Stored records
■ ■ ■ ■ ■

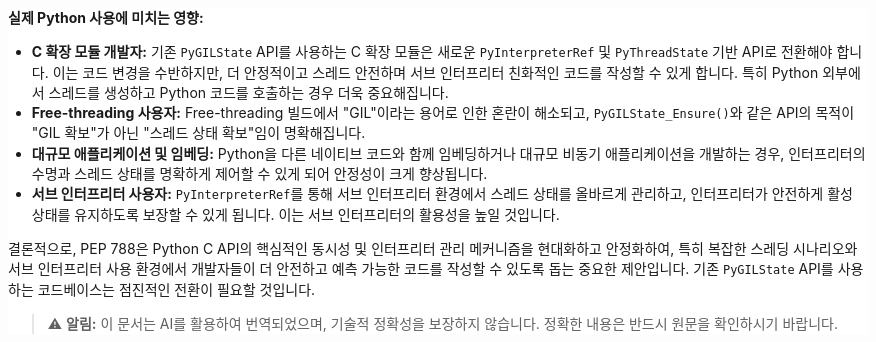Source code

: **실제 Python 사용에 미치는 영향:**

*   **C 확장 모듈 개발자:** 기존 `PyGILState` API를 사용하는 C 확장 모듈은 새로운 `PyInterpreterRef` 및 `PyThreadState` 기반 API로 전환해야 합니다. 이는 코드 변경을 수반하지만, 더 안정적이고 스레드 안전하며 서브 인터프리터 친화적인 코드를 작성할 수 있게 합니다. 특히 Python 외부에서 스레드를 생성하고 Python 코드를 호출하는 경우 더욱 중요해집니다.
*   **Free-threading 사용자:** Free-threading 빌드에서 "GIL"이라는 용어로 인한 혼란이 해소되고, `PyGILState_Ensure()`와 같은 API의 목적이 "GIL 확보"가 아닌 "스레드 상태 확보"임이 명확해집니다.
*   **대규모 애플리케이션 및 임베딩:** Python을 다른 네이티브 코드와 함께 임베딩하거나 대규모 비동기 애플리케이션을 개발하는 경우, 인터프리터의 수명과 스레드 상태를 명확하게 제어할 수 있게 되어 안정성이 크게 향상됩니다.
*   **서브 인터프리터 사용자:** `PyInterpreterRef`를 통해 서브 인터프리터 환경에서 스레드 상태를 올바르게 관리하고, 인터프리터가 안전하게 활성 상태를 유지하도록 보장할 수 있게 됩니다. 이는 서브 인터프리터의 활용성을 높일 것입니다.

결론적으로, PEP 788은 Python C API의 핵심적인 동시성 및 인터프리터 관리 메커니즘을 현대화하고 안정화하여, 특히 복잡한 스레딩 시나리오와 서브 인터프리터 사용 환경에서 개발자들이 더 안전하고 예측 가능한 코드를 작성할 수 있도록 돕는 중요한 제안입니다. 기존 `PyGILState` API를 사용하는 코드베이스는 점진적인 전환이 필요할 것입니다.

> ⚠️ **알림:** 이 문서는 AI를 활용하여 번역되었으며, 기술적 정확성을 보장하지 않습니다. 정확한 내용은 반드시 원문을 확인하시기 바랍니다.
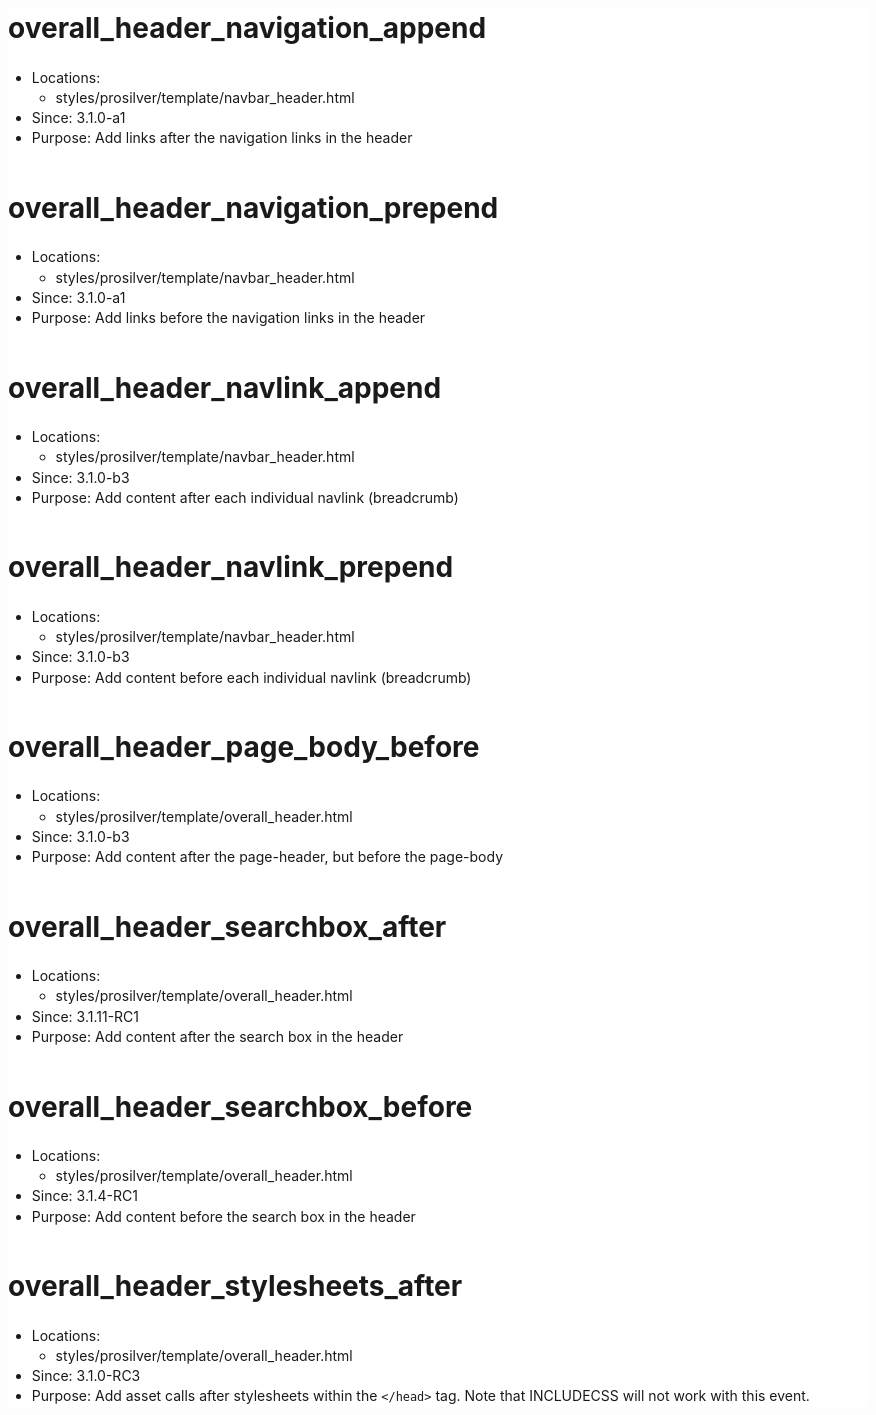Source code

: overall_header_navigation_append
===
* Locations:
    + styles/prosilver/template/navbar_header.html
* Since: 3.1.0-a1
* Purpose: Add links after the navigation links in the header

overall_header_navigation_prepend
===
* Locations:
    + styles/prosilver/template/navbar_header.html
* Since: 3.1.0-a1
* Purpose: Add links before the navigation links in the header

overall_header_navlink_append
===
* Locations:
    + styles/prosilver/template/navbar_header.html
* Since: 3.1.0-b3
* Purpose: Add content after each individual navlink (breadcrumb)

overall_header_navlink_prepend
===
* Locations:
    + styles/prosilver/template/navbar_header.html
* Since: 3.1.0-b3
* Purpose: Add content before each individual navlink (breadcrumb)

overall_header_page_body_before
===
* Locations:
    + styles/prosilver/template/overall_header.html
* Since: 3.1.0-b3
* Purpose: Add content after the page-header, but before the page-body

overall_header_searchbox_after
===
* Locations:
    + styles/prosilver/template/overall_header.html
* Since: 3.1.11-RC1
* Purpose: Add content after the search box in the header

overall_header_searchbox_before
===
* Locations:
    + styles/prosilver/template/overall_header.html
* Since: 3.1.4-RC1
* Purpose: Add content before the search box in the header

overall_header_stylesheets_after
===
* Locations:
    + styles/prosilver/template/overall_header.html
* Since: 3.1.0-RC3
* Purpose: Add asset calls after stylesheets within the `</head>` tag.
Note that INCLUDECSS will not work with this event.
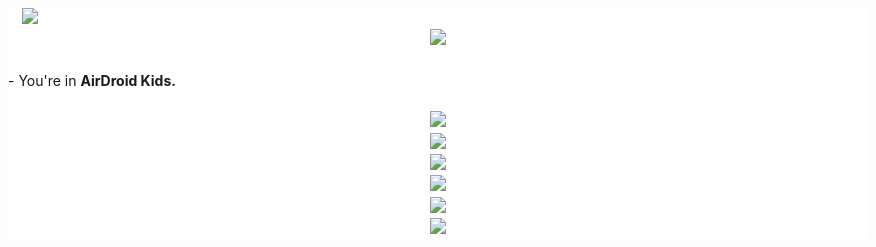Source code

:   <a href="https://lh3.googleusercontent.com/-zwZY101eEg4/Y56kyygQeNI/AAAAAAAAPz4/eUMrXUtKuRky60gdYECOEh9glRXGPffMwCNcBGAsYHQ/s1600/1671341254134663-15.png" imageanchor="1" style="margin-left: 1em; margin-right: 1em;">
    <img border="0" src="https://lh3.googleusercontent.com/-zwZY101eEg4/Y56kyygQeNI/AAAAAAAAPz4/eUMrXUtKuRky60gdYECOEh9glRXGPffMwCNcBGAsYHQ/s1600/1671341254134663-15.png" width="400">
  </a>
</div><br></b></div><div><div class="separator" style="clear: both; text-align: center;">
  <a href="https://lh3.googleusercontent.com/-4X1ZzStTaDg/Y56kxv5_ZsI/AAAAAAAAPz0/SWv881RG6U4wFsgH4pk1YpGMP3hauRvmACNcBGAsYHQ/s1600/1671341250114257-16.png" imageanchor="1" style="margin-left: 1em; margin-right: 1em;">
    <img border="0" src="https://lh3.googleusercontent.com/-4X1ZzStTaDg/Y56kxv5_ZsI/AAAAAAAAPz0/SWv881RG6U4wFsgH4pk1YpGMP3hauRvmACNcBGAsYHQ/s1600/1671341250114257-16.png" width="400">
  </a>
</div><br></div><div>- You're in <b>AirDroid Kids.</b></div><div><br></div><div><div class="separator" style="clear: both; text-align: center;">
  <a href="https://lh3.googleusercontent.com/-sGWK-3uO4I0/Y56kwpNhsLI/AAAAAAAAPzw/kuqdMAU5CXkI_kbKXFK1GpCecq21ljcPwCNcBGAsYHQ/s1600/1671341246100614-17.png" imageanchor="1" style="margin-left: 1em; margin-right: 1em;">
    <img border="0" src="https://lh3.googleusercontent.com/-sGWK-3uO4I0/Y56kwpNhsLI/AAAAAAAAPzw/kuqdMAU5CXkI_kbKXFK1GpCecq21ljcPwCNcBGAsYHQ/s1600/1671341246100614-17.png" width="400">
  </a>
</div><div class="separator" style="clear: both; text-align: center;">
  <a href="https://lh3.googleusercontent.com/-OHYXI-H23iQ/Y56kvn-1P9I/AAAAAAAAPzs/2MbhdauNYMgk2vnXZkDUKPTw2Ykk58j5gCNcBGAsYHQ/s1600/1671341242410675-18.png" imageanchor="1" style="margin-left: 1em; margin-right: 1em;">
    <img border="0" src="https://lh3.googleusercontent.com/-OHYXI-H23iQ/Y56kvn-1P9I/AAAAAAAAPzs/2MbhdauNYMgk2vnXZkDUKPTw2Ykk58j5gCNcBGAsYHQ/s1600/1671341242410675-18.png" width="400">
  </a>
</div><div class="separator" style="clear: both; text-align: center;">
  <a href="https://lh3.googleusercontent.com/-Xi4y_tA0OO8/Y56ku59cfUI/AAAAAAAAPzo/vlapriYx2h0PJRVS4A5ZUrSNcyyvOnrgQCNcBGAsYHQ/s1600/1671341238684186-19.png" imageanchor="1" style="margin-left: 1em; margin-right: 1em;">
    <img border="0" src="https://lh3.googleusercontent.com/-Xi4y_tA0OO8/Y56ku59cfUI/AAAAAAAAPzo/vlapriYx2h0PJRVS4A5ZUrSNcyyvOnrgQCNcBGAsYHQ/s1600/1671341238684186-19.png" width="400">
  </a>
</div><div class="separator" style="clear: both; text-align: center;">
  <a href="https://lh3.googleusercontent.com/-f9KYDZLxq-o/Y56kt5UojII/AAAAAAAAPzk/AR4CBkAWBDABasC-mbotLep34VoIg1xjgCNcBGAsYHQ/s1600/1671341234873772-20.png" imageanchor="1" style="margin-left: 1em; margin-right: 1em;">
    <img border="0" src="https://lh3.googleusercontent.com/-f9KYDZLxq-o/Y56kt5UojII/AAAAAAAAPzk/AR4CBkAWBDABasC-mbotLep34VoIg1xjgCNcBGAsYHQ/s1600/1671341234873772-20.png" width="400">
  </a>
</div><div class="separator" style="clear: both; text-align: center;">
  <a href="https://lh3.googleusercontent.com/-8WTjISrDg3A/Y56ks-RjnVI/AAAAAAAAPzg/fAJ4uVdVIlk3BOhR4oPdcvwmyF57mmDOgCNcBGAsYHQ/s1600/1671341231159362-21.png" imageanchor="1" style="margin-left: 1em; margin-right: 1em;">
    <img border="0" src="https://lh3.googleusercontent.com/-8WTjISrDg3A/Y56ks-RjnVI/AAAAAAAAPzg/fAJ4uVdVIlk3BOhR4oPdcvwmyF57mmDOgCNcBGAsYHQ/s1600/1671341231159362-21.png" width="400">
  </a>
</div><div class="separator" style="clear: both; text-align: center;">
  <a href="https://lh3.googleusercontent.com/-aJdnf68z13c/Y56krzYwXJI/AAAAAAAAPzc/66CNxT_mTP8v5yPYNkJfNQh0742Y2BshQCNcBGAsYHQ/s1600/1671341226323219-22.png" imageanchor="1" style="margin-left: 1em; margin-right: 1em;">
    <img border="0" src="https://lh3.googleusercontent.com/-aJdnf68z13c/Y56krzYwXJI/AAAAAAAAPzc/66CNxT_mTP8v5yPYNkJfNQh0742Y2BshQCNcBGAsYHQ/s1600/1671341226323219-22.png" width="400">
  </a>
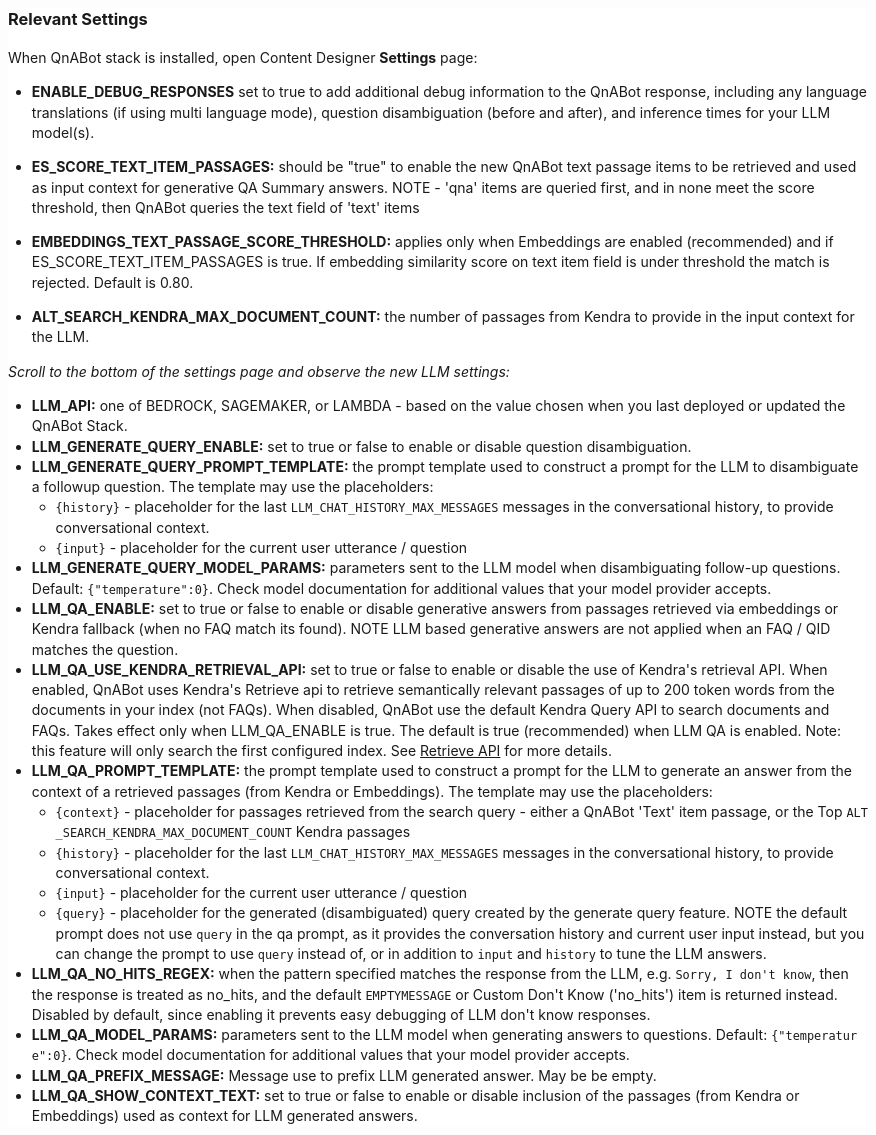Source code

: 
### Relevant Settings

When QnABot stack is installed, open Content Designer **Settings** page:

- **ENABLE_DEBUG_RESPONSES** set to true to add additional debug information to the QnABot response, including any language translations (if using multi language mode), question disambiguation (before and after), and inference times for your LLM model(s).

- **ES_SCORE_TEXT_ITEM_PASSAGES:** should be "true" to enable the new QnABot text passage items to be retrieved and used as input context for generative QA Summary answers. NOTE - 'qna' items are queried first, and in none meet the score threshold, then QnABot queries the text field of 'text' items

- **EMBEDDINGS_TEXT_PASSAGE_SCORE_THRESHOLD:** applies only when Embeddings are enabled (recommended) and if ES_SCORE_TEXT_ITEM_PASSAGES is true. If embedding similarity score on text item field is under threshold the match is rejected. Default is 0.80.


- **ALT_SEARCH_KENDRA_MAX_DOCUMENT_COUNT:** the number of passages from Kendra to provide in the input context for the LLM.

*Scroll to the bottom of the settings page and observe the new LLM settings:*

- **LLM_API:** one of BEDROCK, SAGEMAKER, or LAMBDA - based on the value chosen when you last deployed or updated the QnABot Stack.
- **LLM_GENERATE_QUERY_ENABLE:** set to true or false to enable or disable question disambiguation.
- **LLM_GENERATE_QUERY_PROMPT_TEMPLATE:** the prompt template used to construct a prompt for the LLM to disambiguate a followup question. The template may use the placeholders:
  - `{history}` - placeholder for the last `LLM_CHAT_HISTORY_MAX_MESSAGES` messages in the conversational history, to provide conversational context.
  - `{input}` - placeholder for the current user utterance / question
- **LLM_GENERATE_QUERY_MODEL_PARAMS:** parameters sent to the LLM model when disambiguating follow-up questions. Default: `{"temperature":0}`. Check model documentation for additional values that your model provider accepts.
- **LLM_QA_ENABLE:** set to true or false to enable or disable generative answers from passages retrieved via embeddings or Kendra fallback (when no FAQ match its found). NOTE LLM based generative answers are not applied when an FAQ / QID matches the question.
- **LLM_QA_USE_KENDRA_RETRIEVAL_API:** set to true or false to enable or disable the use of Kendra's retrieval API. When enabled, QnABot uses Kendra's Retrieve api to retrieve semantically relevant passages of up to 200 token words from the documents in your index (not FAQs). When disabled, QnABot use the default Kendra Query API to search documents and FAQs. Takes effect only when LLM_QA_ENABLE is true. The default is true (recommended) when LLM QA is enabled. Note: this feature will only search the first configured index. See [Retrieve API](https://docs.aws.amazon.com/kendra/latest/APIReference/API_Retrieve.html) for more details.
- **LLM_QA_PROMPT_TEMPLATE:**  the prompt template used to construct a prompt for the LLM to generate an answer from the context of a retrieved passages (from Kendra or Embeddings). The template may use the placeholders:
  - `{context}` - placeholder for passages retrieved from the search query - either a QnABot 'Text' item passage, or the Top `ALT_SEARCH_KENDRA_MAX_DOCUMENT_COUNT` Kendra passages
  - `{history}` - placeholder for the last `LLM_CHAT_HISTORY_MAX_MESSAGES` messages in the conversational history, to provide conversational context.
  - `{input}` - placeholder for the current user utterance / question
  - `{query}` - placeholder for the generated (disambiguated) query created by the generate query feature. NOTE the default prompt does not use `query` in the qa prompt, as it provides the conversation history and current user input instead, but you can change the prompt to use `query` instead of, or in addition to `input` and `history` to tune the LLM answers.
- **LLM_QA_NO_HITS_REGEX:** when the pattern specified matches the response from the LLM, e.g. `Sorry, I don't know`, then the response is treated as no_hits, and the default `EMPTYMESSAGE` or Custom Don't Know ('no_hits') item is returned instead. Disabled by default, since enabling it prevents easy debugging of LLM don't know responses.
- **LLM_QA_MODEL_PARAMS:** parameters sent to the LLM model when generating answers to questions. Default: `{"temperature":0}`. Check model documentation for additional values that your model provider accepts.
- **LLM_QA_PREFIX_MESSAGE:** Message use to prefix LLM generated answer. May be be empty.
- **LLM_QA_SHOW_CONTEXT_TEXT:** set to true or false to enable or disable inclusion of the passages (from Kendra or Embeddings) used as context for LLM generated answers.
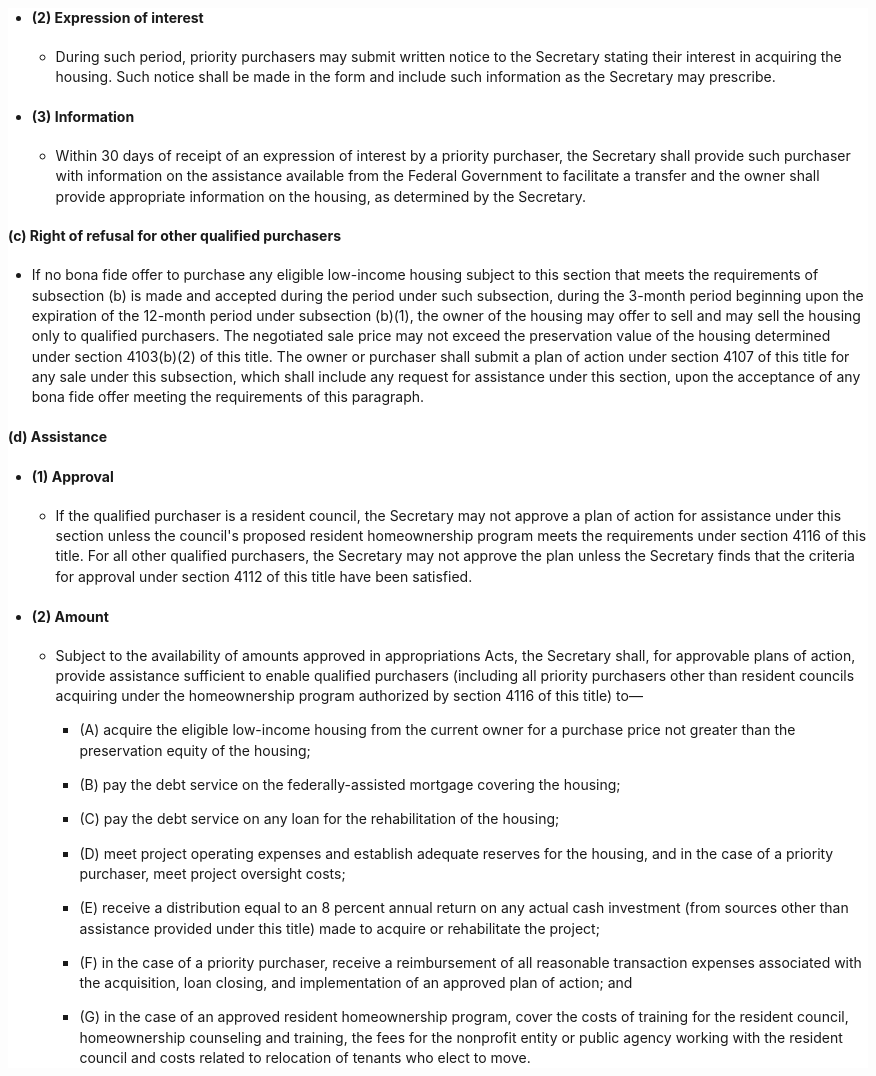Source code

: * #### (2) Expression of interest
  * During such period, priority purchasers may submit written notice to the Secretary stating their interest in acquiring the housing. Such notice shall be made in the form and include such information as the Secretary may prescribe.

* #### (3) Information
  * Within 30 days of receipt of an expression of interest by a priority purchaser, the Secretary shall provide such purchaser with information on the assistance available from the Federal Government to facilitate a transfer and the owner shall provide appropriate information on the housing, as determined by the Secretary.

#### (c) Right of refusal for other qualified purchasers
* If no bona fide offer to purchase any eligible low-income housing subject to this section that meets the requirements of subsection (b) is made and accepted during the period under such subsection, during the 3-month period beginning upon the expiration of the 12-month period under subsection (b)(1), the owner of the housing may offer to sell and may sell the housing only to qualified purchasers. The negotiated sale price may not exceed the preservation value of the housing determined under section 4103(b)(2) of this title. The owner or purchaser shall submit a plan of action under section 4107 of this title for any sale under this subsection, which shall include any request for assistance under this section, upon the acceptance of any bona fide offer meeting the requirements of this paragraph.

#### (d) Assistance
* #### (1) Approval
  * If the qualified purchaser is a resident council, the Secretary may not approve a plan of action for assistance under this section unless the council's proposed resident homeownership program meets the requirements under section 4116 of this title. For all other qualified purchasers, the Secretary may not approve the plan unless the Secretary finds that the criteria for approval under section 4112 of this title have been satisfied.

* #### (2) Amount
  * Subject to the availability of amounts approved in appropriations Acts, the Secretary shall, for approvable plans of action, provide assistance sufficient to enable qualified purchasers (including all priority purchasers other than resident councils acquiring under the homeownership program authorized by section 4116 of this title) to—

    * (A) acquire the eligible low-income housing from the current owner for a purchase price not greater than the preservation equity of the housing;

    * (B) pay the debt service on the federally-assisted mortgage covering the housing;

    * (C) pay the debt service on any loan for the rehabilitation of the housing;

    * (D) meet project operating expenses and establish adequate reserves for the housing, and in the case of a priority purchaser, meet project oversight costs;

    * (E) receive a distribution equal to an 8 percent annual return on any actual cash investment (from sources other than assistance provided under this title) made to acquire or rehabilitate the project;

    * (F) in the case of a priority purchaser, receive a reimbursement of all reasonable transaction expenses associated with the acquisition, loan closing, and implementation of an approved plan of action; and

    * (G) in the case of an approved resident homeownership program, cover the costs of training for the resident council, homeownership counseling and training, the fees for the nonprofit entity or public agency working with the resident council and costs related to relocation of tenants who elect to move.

■ ■ ■ ■ ■

Print again the lines of the entries above that fall between the line holding "- **LLM_GENERATE_QUERY_MODEL_PARAMS:** parameters" and the line holding "- **LLM_QA_ENABLE:** set", inclusive, exactly as they stand.

- _Reply_:
- **LLM_GENERATE_QUERY_MODEL_PARAMS:** parameters sent to the LLM model when disambiguating follow-up questions. Default: `{"temperature":0}`. Check model documentation for additional values that your model provider accepts.
- **LLM_QA_ENABLE:** set to true or false to enable or disable generative answers from passages retrieved via embeddings or Kendra fallback (when no FAQ match its found). NOTE LLM based generative answers are not applied when an FAQ / QID matches the question.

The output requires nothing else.